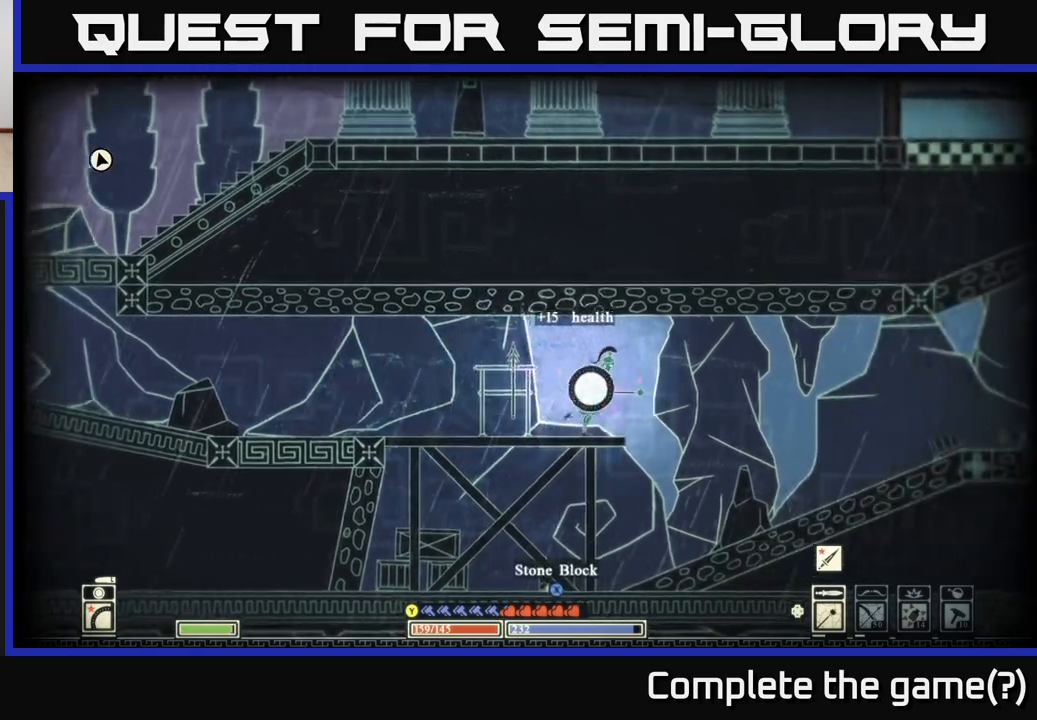
{"buttons": [], "left_stick": "left", "right_stick": "center", "events": [[283, "left_stick", "left"]]}
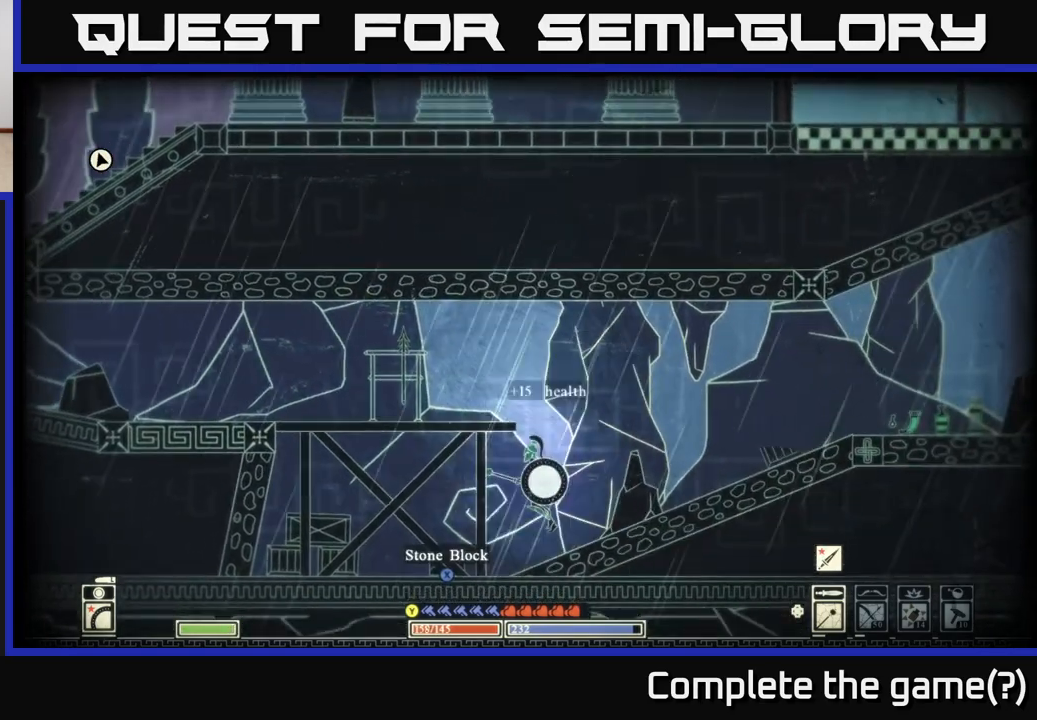
{"buttons": [], "left_stick": "center", "right_stick": "center", "events": [[200, "left_stick", "center"]]}
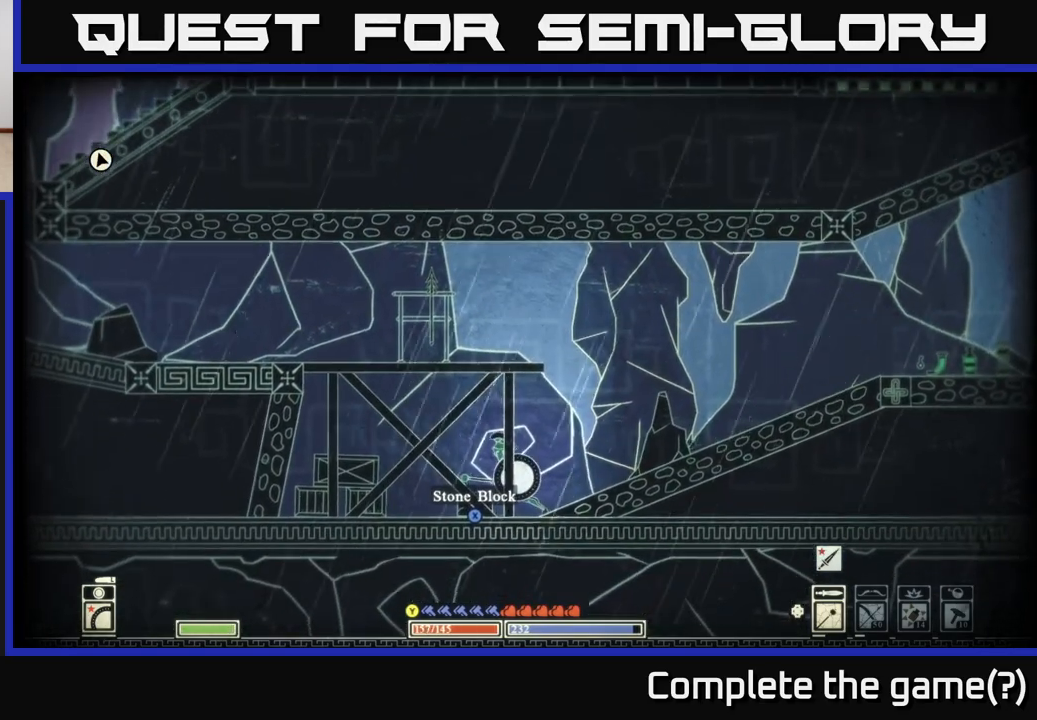
{"buttons": [], "left_stick": "down-left", "right_stick": "down", "events": [[67, "left_stick", "left"], [333, "right_stick", "down"], [350, "R2", "down"], [417, "left_stick", "down-left"], [467, "R2", "up"]]}
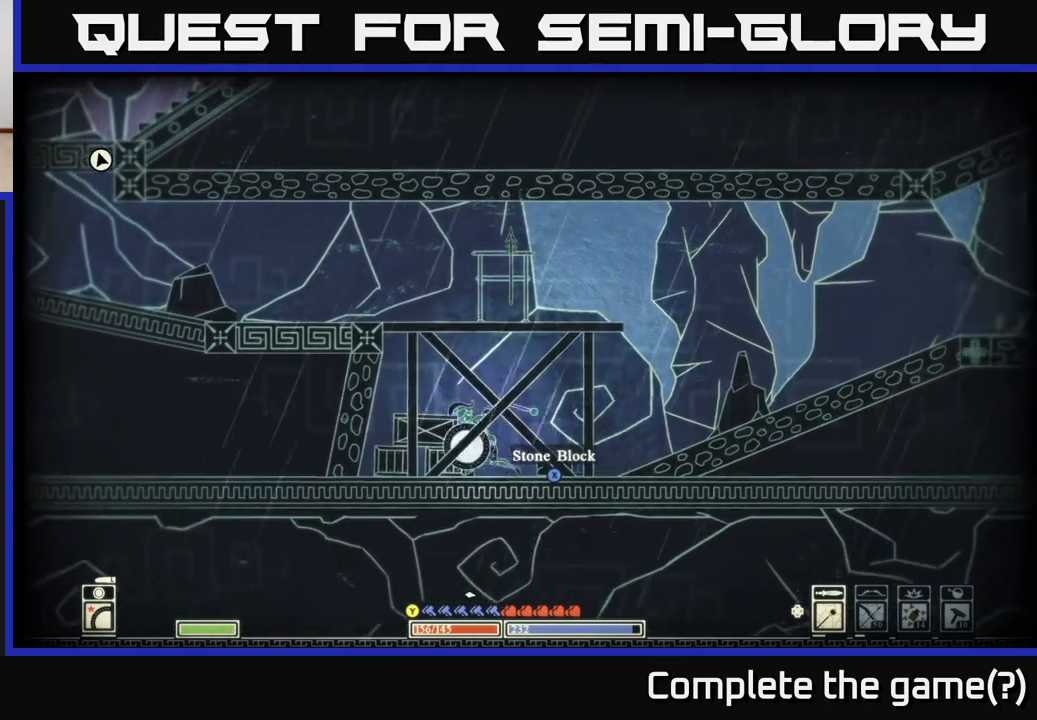
{"buttons": [], "left_stick": "left", "right_stick": "down", "events": [[267, "left_stick", "left"]]}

**Required work**.
Copy, from the material above, each line in which the string "center" occurs.

**Response below**.
{"buttons": [], "left_stick": "left", "right_stick": "center", "events": [[283, "left_stick", "left"]]}
{"buttons": [], "left_stick": "center", "right_stick": "center", "events": [[200, "left_stick", "center"]]}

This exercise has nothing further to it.